I think the OP just needs to take a step back and talk to her kid. What does he want? What will he eat? But leading with the weight issue led folks in another direction that doesn't add up when she lists all the other stuff he's eating, which is basically fast carbs (I mean we don't know if it's a Quaker Chewy or a Kodiak Protein granola bar to be technical). It's simply not sticking with him.
Anonymous
If you're concerned that he's eating too much because he's eating two lunches, stop sending a lunch and just let him buy. I think that a kid young enough to have mom pack him a "PB & honey" sandwich probably shouldn't be monitored this closely for "borderline weight issues" -- elementary kids grow out and then up. If he was obese I would understand your concern but a little chunk on a growing kid is likely just a pre-growth spurt moment.
Anonymous
Anonymous wrote:
Anonymous wrote:
Anonymous wrote:
What kid doesn't eat: a yogurt or applesauce, grapes, string cheese or fresh mozzarella, pirates booty, a granola bar. That is 100% standard kid fare for many kids.


OK, I'll bite. But that is probably a total of 750 calories. Maybe 900. It's not enough.

He's clearly either growing or not into what you're packing as a "main." Ask: "What can we pack that you'd like to eat? Want to come to the store with me?"

Even after packing what my son wants, he gets tired of it after a while, and I allow him to tell me what he'd like, how we can switch it up, etc. And he does eat the full lunch we pack, but comes home and eats what I call second lunch. He's just....hungry.

If he's doing any kind of sports, protein protein protein. I'm not surprised he's balking at chicken salad. $10 his friends said "Ewwww. What's that?" once and he's never even pulled it out of the lunch kit again.

I think there's also some peer pressure and social aspects going on in the lunchroom either. Is he talking a lot and not able to finish his lunch? Is there a friend that buys and he wants to spend time in the line with them? Is there a girl he likes and wants to walk through the line with?

Or, have you ever thought he's giving the lunch to someone else? He may be trying to help someone and doesn't know how to tell you. Just throwing it out there.....You may need to get creative with how you are asking what's really going on at lunch.


The main was posted by OP, some kind of sandwich (PB&J or turkey and cheese) and then suddenly everyone poo-poo'd it like "ugh I would never" but I've been around a lot of kids and they eat this stuff all the time. I wouldn't expect an adult to pack this lunch but it's a very basic kid lunch. OP doesn't sound like she's starving her kid in the least. He's just being fussy. I'd be annoyed too if my kid wasn't eating this and getting nasty cafeteria nachos. There's something I would never eat for lunch!


I think we all agree it's a very basic kid lunch, but it's clearly not the lunch for that kid.

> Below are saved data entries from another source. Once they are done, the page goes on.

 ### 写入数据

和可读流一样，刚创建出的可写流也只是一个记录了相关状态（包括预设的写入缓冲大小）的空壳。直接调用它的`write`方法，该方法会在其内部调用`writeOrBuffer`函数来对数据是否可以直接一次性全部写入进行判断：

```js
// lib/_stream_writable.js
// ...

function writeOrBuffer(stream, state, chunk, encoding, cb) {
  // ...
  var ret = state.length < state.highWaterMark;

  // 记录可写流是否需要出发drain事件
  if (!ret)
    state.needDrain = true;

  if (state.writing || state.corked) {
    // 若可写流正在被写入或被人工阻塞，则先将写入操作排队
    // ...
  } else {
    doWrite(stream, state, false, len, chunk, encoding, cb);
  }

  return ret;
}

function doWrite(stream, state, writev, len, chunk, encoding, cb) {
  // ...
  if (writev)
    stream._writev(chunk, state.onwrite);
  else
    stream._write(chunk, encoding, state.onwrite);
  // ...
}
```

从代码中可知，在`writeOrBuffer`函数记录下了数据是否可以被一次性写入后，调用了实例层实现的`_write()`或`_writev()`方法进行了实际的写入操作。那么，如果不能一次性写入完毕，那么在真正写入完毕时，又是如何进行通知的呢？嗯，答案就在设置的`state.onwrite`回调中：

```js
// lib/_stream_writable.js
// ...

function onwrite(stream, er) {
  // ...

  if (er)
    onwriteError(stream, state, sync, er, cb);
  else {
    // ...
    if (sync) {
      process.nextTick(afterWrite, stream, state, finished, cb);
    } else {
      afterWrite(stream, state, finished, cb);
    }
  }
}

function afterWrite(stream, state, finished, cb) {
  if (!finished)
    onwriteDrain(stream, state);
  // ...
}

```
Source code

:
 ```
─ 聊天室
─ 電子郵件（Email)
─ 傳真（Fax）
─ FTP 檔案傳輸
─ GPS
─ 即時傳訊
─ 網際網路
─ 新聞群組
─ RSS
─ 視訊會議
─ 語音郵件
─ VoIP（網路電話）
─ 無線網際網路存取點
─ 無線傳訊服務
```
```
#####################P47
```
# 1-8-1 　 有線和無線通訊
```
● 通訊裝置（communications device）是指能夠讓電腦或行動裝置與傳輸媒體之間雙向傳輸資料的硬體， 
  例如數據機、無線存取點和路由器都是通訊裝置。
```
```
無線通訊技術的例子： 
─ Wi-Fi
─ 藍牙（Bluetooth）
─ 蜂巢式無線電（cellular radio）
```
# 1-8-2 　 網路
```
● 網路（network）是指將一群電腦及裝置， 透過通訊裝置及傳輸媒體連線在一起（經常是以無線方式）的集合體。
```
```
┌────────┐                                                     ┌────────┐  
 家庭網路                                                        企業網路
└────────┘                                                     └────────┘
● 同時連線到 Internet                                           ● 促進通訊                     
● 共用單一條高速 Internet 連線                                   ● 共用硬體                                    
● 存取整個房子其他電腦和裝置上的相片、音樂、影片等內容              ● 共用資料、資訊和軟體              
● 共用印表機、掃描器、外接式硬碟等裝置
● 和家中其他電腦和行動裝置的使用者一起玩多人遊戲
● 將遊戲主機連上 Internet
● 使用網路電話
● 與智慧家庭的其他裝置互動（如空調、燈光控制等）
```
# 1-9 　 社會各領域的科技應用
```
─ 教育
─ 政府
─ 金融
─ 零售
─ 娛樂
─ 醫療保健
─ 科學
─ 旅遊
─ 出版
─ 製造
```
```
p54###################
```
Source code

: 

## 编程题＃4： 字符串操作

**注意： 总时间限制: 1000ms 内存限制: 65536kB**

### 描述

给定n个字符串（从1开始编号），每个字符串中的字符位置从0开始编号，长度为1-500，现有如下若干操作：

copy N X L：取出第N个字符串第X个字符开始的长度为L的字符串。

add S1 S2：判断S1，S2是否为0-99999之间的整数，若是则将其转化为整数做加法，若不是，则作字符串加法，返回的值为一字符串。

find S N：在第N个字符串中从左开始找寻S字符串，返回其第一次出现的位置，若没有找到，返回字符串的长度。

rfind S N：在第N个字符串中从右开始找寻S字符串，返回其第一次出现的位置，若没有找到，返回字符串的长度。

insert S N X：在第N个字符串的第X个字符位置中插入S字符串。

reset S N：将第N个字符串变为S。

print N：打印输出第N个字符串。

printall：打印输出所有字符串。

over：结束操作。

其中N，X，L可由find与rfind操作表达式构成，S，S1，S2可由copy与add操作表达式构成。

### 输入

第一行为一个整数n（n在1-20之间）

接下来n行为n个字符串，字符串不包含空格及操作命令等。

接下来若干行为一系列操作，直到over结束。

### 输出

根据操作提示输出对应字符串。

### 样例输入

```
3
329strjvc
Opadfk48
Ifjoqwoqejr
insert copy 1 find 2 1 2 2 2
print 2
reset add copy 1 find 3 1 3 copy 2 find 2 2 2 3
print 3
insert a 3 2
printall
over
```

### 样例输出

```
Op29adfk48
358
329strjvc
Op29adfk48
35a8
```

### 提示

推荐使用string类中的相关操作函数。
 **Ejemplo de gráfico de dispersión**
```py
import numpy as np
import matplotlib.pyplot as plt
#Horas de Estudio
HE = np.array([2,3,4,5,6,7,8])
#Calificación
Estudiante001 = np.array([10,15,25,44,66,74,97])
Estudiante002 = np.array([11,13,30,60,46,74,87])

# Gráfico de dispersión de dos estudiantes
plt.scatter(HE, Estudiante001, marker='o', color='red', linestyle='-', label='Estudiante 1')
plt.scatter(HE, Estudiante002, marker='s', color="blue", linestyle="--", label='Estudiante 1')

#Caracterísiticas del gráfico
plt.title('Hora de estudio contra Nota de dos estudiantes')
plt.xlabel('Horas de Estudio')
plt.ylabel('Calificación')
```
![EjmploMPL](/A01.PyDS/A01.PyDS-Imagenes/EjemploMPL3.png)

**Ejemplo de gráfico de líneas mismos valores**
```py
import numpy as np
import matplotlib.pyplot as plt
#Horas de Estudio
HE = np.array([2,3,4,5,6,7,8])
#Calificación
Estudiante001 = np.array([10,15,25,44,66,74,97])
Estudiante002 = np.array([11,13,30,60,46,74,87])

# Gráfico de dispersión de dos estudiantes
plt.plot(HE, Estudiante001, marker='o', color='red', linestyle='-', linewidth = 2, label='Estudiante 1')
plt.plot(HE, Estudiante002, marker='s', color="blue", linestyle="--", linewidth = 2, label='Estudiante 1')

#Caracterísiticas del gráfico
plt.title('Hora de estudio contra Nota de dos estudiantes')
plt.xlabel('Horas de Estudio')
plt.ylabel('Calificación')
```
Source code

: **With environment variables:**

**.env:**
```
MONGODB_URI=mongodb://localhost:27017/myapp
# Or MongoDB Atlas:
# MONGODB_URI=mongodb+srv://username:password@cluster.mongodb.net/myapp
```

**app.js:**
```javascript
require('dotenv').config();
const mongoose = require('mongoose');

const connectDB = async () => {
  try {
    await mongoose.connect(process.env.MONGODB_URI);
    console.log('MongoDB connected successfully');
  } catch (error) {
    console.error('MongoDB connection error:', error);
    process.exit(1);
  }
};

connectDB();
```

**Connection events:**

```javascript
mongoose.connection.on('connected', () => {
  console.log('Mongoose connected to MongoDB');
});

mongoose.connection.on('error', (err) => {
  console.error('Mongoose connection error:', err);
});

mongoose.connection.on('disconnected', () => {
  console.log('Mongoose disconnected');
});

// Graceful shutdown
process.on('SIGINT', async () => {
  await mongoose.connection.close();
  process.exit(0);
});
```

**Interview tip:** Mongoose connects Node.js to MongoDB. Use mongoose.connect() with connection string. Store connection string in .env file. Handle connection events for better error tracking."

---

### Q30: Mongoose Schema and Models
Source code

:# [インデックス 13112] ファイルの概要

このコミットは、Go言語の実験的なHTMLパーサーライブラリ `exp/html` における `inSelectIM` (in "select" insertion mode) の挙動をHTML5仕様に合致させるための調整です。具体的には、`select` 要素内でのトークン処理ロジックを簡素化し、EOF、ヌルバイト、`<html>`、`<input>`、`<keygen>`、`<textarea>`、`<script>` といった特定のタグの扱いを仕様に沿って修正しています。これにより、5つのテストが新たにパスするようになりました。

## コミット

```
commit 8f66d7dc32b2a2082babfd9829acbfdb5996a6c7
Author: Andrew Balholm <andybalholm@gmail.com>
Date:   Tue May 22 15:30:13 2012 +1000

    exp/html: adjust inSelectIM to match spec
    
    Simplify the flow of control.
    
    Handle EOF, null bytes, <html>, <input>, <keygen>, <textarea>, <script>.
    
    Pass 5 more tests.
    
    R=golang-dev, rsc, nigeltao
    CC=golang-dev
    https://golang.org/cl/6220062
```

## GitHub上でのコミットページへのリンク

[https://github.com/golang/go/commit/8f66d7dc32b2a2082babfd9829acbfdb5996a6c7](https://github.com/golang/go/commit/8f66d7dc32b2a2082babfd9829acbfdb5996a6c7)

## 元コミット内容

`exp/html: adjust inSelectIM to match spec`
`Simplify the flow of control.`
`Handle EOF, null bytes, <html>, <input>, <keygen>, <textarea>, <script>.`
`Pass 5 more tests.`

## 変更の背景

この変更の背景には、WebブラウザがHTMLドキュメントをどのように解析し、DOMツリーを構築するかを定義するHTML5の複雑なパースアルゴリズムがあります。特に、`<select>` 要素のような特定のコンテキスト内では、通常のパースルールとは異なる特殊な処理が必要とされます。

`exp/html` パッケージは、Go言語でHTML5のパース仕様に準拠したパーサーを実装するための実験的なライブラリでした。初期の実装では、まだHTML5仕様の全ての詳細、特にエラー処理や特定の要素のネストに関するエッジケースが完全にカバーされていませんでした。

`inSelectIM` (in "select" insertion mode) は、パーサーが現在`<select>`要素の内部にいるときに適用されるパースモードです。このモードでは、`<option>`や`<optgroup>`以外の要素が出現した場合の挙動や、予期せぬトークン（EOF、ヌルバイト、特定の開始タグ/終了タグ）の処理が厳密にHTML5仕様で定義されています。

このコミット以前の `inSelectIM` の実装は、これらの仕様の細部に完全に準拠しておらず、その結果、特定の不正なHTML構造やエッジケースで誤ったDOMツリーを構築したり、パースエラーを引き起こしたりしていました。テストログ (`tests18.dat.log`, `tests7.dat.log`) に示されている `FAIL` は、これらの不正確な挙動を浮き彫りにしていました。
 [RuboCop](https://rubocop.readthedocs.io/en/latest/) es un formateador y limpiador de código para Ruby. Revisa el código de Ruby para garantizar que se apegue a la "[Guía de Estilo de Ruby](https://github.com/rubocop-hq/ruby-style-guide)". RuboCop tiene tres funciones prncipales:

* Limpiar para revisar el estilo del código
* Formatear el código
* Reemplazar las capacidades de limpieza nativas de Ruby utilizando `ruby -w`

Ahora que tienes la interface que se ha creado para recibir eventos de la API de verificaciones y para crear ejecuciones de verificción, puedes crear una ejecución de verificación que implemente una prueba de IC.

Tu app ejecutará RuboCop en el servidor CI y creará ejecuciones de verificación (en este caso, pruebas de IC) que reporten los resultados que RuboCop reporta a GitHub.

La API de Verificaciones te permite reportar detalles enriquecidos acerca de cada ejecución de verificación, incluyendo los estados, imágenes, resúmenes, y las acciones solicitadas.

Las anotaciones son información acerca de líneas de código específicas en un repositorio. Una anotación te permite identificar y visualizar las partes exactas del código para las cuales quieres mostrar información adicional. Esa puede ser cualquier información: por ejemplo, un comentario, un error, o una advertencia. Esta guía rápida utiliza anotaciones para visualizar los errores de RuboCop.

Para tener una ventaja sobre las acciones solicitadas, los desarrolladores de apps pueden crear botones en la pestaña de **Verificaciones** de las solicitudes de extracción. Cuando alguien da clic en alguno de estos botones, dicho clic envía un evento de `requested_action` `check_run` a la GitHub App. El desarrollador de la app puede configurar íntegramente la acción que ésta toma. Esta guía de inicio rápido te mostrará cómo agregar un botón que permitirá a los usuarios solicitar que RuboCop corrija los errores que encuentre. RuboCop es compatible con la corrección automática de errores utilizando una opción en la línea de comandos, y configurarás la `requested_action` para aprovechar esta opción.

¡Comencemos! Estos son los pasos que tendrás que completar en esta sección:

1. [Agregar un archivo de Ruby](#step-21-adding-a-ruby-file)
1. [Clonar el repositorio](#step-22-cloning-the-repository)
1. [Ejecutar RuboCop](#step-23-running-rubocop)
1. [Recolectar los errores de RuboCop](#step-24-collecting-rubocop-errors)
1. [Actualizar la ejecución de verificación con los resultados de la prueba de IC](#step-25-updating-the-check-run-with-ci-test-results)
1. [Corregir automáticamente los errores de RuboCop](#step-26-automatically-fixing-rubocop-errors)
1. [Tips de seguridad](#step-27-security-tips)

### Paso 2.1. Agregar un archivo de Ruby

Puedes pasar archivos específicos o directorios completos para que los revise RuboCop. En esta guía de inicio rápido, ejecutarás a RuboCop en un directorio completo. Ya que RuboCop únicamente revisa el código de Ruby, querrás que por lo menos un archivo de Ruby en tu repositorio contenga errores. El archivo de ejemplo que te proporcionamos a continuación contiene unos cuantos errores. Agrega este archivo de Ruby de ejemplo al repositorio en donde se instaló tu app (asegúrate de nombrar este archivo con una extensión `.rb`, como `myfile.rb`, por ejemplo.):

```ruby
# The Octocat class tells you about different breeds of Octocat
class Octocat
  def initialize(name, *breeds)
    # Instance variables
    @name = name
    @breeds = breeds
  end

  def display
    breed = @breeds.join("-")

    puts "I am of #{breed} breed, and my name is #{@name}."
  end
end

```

She's not starving him, she's giving him food he doesn't want to eat. When faced with a choice he's finding a source for the food he does want to eat, which is at school.

I think the OP just needs to take a step back and talk to her kid. What does he want? What will he eat? But leading with the weight issue led folks in another direction that doesn't add up when she lists all the other stuff he's eating, which is basically fast carbs (I mean we don't know if it's a Quaker Chewy or a Kodiak Protein granola bar to be technical). It's simply not sticking with him.


the kid is buying cheezits and an Uncrustable, so basically the same thing that was packed from home. I would cut the purchases off.